• Study text
------------
Integration involving trig functions and various powers of X

[seanoe25]

∫[6x^6 sin (9x)]/[1+x^10] * dx

I've set u =x^6
du=6x^5*dx
dx=du/6x^5

∫[6x^6 sin (9x)]/[1+x^10] * (du/6x^5)
=
∫[x*sin(9x)*du]/1+x^10.

Can someone help me figure out the next step? I'm thinking of putting a constant out in front, so I can use 2du for (x^10)

 

[SammyS]

∫[6x^6 sin (9x)]/[1+x^10] * dx

I've set u =x^6
du=6x^5*dx
dx=du/6x^5

∫[6x^6 sin (9x)]/[1+x^10] * (du/6x^5)
=
∫[x*sin(9x)*du]/1+x^10.

Can someone help me figure out the next step? I'm thinking of putting a constant out in front, so I can use 2du for (x^10)

I doubt that this will work. That's a messy integral.

However, you haven't finished the substitution ! You should end up with an integral in the variable, u, with no x what-so-ever.

Are you sure you have written the problem correctly?

What topics are you currently covering in whatever class this problem is from?

 

[seanoe25]

Yeah, sadly I have written it down properly. Right now we're covering how to solve definite integrals with the use of substitution; it's a beautiful thing when it works, but these problems are moral-breakers. It's acually:

∫ 6x^6 sin(9x)/[1+x^10] *dx

with the upper limit set at pi/2, and the lower limit at -pi/2.

I excluded the limits part because I felt once I got help with the substitution, I had the problem down. But finding the right u is very difficult.

 

[SammyS]

Yeah, sadly I have written it down properly. Right now we're covering how to solve definite integrals with the use of substitution; it's a beautiful thing when it works, but these problems are moral-breakers. It's acually:

∫ 6x^6 sin(9x)/[1+x^10] *dx

with the upper limit set at pi/2, and the lower limit at -pi/2.

I excluded the limits part because I felt once I got help with the substitution, I had the problem down. But finding the right u is very difficult.

Having it be a definite integral makes all the difference in the world!

Is the integrand either an even or an odd function?

 

[seanoe25]

A glimpse of hope! I believe the integrand is an even function. Because when I plugged in f(-x), everything came out to be the same

 

[SammyS]

A glimpse of hope! I believe the integrand is an even function. Because when I plugged in f(-x), everything came out to be the same

Not quite!

sin(-9x) = -sin(9x)

Graph the integrand.
------------
• Prompt
Return the passage of the integration thread starting at "I doubt that" and ending at "problem is from?", copied word for word.

• Records from a collection
------------
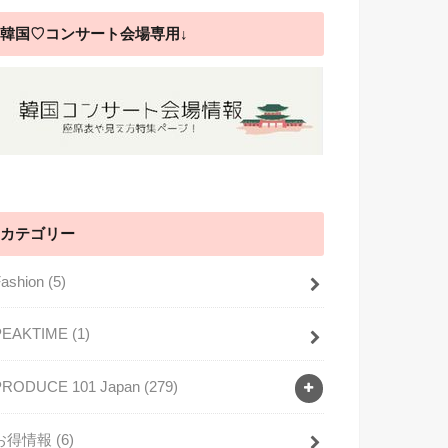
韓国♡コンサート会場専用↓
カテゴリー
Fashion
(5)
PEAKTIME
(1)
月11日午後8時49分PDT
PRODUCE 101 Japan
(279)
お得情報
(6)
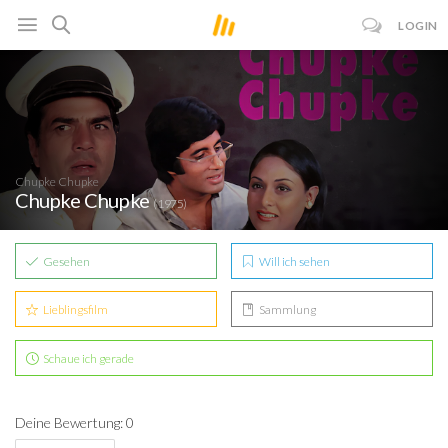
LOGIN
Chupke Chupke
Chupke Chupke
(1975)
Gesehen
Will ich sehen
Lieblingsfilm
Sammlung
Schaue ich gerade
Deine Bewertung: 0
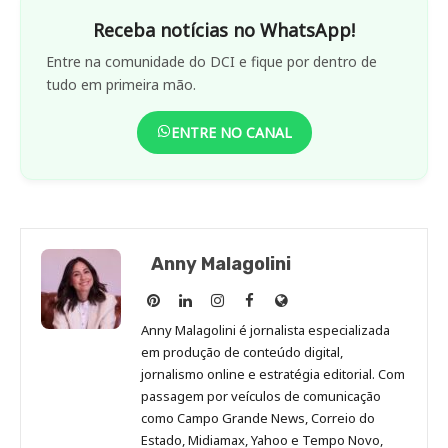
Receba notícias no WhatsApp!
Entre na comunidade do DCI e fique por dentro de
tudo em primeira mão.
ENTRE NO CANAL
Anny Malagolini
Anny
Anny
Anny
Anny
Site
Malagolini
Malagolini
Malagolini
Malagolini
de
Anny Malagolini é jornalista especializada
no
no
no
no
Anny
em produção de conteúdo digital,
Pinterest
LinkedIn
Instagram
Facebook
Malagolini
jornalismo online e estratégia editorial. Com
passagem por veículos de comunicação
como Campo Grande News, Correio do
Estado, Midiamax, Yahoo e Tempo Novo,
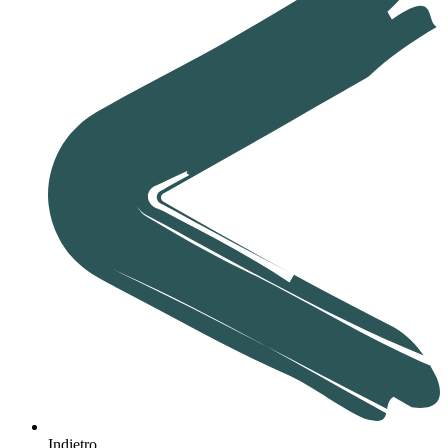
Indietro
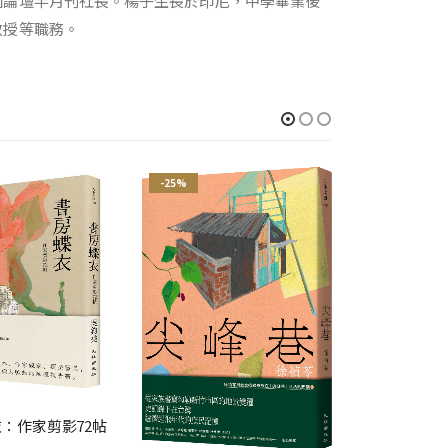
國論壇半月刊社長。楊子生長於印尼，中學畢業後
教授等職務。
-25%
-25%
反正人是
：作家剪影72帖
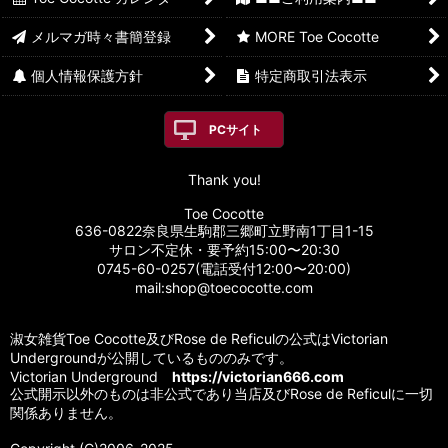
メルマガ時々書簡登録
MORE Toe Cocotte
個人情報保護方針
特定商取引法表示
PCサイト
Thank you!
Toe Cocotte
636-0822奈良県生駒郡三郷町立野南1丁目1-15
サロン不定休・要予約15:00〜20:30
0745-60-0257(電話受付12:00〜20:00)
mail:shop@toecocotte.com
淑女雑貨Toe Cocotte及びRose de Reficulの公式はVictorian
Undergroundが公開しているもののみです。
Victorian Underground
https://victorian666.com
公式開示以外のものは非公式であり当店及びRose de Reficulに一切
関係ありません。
------------
• Reply
I doubt that this will work. That's a messy integral.

However, you haven't finished the substitution ! You should end up with an integral in the variable, u, with no x what-so-ever.

Are you sure you have written the problem correctly?

What topics are you currently covering in whatever class this problem is from?